These days, people talk about the 'peace dividend' and the 'diaspora dividend'. But, the Beed wonders, what about the real nature of the democracy dividend. The democracy dividend is not the use of one's democratic rights to encroach upon the rights of others. It is not the freedom to burn tyres and vehicles and disrupt traffic on a daily basis. Neither is it an opportunity to put pressure on the government through petty violent means.
The real test of democracy for the eight parties getting into the new government-and the plethora of political forces that will still stay outside-is to see how they can bring discipline and governance within their own parties.
Democracy thrives best when parties are subject to strict internal governance, and this is replicated at the nation level of government. Student and trade unions are the arms of their political masters and the leaders should know how and when to rein them. Destroying government property is not acceptable in any country where political sanity prevails. When people supposedly part of the government torch vehicles and vandalise buildings regularly as a matter of course, what can one do but think that they are destroying public property so they can make some money in the next purchases or construction.
Law and order is deteriorating and the cops don't give us enough of a sense of security. Where's the sense in not re-installing police posts, when citizens can only be protected by their security apparatus?
The perception of the state of security, and the publicity one gets in the international press, determine the country's international image, and that's what tourism and investment flows depend on. That's clearly not the message conveyed by pictures of torched vehicles and student protests in the dailies.
Perhaps peace is back, but who will come, hearing of strikes at hotels in Pokhara at the beginning of a global holiday week and a possible potential strike on New Year's Day. Many countries and cities in the world are peaceful, but are still perceived as cities of disruption. Kolkata may have managed to redefine its image as an investment-friendly destination, but it's still seen as a city under siege and so, despite being a very friendly city, is hardly a preferred destination.
In a country where over half the population is under 25, youth force counts for something, and the Maoists have demonstrated how this power can be harnessed.

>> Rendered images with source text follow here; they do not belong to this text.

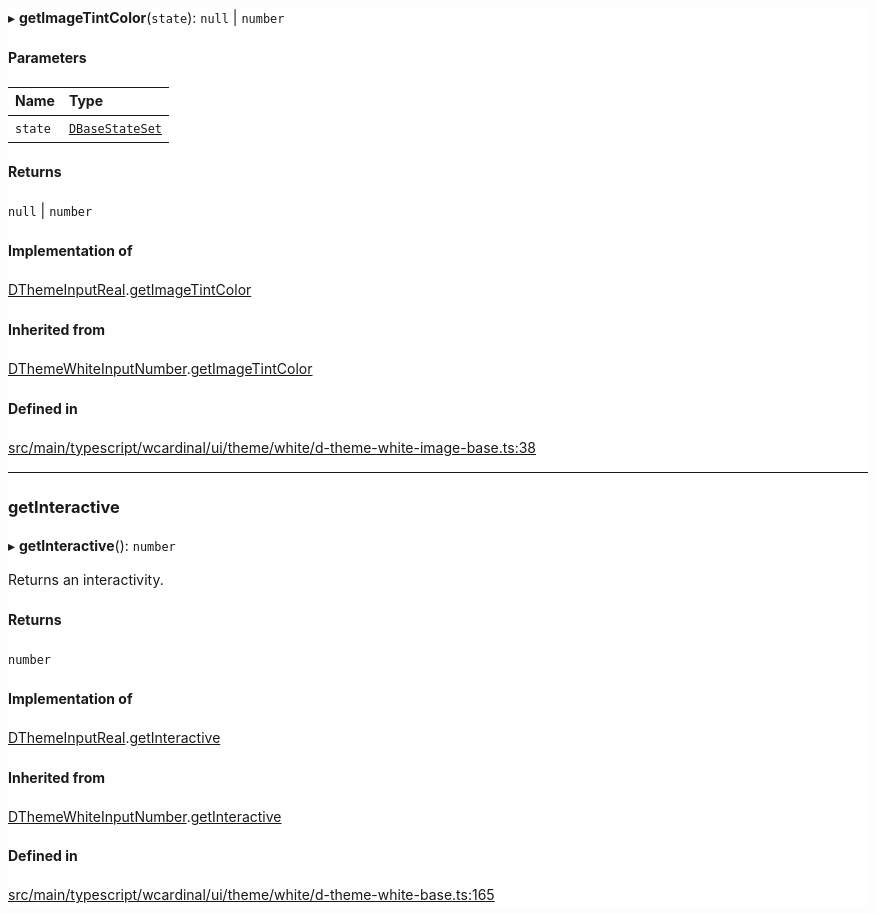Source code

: ▸ **getImageTintColor**(`state`): ``null`` \| `number`

#### Parameters

| Name | Type |
| :------ | :------ |
| `state` | [`DBaseStateSet`](../interfaces/DBaseStateSet.md) |

#### Returns

``null`` \| `number`

#### Implementation of

[DThemeInputReal](../interfaces/DThemeInputReal.md).[getImageTintColor](../interfaces/DThemeInputReal.md#getimagetintcolor)

#### Inherited from

[DThemeWhiteInputNumber](DThemeWhiteInputNumber.md).[getImageTintColor](DThemeWhiteInputNumber.md#getimagetintcolor)

#### Defined in

[src/main/typescript/wcardinal/ui/theme/white/d-theme-white-image-base.ts:38](https://github.com/winter-cardinal/winter-cardinal-ui/blob/v0.179.0/src/main/typescript/wcardinal/ui/theme/white/d-theme-white-image-base.ts#L38)

___

### getInteractive

▸ **getInteractive**(): `number`

Returns an interactivity.

#### Returns

`number`

#### Implementation of

[DThemeInputReal](../interfaces/DThemeInputReal.md).[getInteractive](../interfaces/DThemeInputReal.md#getinteractive)

#### Inherited from

[DThemeWhiteInputNumber](DThemeWhiteInputNumber.md).[getInteractive](DThemeWhiteInputNumber.md#getinteractive)

#### Defined in

[src/main/typescript/wcardinal/ui/theme/white/d-theme-white-base.ts:165](https://github.com/winter-cardinal/winter-cardinal-ui/blob/v0.179.0/src/main/typescript/wcardinal/ui/theme/white/d-theme-white-base.ts#L165)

But our youth leadership in the unions and parties hardly demonstrates its genuine commitment to doing something for the youth. Remaining a union leader by studying at the same campus, doing the same course for over a decade hardly makes one an iconic figure for youth who believe in education. A curious parallel is in political parties that are driven by age and provide a platform for young people to take leadership positions.
Yes, there is a visible peace dividend-the smile back on the faces of Nepalis around the country. But the perceived democracy dividend gives one the right to take away that smile. Leadership is not only demonstrated by knowing how to manage parliament and getting a plethora of legislation passed. It is also about managing ones cadre and having the power to restrain them. Without this, we can look forward to an extended fight for the ownership of the dividends of democracy.